**Document passage:**
━━━━

1. ## Metric spaces

Let A not be the empty set, and be a finite subset of R^2 with the Euclidean metric, d. Prove that A with the relative metric d|A is equivalent to (A, d') where d' is the discrete metric.

I am not even sure what this is asking me to do. Any help would be great! Thanks!

2. I guess that by "equivalent" you meant homeomorphic. in the discrete space every point is an open set, meaning $\forall x \in A, \; \{ x \}$ is an open set.
now, for $A \subset \mathbb{R}^2$ where A is finite (nonempty) subspace, define $m = min \{ d(x,y) | x,y \in A, x \neq y \}$, or m=1 if |A|=1. because A is finite, m is well defined. now for every $x \in A$ the ball of radius m/2 around x contain only x, so {x} is an open set - therefore this topology is homeomorphic to the discrete topology

3. That all makes sense to me, but the only thing I'm confused about is the "relative metric denoted d|A. When it says prove A with the relative metric d|A is equivalent to (A,d') where d' is the discrete metric. I'm not sure what the relative metric means?

4. the metric d is defined over all R^2. to make A into a metric space you need a metric on A, so d|A is probably the notation for the metric d reduced to the points in A

5. A function f is homeomorphic if :
- f is bijective (and continuous)
- $f^{-1}$ is continuous

2 distances d (in A) and d' (in A) are equivalent if there exist $M,N > 0$ such that :
$\forall x,y \in A ~,~ M d(x,y) \leqslant d'(x,y) \leqslant N d(x,y)$

is it ?

━━━━

Data items:
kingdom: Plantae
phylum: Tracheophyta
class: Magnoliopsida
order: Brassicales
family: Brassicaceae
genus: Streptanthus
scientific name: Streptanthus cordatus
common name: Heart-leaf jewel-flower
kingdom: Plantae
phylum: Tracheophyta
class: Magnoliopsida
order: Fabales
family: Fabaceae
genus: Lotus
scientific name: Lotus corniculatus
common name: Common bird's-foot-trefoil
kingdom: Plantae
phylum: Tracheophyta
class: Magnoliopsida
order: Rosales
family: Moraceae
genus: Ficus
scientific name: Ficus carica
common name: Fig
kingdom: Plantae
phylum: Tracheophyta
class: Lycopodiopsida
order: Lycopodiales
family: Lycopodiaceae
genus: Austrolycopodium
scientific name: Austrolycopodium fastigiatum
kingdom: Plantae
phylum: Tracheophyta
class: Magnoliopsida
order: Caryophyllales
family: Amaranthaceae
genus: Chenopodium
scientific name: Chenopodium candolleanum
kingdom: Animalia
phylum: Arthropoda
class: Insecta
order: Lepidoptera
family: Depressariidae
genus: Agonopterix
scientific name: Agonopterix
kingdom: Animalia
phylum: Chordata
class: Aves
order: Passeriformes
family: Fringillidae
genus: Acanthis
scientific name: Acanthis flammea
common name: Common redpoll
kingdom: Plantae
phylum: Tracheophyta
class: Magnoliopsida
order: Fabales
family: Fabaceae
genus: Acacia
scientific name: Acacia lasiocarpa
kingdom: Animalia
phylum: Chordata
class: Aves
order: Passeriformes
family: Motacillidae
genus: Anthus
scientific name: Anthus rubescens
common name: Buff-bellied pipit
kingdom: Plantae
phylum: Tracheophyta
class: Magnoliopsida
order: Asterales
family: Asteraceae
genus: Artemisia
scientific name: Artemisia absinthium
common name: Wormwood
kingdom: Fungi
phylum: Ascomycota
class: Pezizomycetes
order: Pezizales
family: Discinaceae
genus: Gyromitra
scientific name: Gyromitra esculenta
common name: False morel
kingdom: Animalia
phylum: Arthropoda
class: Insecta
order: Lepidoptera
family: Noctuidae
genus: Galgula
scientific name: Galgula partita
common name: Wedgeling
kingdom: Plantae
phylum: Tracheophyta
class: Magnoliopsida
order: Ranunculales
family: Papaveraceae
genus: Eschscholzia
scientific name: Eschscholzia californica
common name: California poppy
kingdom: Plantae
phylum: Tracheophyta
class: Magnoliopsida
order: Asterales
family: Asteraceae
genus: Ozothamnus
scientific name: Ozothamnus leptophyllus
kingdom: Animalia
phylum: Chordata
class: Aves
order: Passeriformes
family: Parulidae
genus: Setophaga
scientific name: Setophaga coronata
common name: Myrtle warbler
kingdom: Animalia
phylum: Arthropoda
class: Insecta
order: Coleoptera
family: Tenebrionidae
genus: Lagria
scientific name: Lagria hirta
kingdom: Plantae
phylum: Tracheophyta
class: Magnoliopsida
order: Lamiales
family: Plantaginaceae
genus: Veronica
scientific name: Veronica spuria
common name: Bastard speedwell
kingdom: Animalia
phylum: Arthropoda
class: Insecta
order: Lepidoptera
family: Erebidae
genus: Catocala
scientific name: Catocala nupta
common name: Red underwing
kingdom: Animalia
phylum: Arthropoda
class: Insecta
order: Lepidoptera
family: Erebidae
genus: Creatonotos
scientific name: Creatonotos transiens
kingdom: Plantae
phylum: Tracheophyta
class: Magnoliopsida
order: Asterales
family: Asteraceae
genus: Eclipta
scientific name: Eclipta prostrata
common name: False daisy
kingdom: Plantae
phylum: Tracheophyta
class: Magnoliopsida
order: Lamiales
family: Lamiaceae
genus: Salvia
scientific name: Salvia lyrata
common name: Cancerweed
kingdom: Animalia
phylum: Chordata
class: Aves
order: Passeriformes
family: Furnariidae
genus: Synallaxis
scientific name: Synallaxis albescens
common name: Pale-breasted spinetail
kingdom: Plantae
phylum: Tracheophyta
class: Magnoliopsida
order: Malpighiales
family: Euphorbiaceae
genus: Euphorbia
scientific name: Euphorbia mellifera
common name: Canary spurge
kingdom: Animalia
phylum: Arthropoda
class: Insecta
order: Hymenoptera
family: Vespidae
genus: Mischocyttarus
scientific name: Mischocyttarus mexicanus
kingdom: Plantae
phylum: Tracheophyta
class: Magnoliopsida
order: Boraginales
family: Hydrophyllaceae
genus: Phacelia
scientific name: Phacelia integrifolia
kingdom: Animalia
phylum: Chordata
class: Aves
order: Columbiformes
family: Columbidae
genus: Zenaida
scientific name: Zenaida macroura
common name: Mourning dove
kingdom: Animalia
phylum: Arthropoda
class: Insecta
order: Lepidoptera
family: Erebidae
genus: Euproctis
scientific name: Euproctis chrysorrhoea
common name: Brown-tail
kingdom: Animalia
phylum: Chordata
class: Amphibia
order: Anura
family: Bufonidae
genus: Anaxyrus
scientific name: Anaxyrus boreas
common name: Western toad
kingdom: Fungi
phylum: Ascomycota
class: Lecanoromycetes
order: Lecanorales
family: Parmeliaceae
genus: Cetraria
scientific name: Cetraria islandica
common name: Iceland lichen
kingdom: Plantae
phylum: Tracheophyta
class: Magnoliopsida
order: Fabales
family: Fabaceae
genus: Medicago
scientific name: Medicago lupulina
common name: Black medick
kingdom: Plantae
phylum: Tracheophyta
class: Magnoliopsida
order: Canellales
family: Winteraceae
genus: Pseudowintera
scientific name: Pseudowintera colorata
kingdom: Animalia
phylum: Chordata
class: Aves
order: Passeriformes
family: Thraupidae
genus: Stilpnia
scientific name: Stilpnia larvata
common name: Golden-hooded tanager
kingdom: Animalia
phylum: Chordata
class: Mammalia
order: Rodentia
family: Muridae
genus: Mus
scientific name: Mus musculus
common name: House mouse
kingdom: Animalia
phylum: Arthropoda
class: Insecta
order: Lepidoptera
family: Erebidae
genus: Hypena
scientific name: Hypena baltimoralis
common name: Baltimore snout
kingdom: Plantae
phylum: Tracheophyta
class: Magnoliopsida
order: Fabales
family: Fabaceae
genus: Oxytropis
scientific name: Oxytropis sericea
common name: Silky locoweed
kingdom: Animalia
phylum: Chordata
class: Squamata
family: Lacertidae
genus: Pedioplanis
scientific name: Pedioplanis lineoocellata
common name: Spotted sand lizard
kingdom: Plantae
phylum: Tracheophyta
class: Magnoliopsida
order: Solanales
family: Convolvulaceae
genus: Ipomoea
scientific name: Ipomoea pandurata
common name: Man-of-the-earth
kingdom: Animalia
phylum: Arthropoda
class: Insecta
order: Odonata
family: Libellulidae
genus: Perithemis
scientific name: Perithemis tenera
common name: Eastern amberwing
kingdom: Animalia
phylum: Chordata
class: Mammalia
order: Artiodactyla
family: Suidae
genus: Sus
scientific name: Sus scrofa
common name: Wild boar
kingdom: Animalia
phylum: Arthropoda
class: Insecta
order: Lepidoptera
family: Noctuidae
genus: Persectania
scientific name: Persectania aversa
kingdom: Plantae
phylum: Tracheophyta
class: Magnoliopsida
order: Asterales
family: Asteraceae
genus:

━━━━

**Directive 1:** In the metric spaces thread, what radius of ball around each point x is said to contain only x?
**Directive 2:** Extract the lines of the listing verbatim, starting at its first line and ending at the line that contains "genus: Lotus", with both ends included.

**Task output 1:** m/2

**Task output 2:**
kingdom: Plantae
phylum: Tracheophyta
class: Magnoliopsida
order: Brassicales
family: Brassicaceae
genus: Streptanthus
scientific name: Streptanthus cordatus
common name: Heart-leaf jewel-flower
kingdom: Plantae
phylum: Tracheophyta
class: Magnoliopsida
order: Fabales
family: Fabaceae
genus: Lotus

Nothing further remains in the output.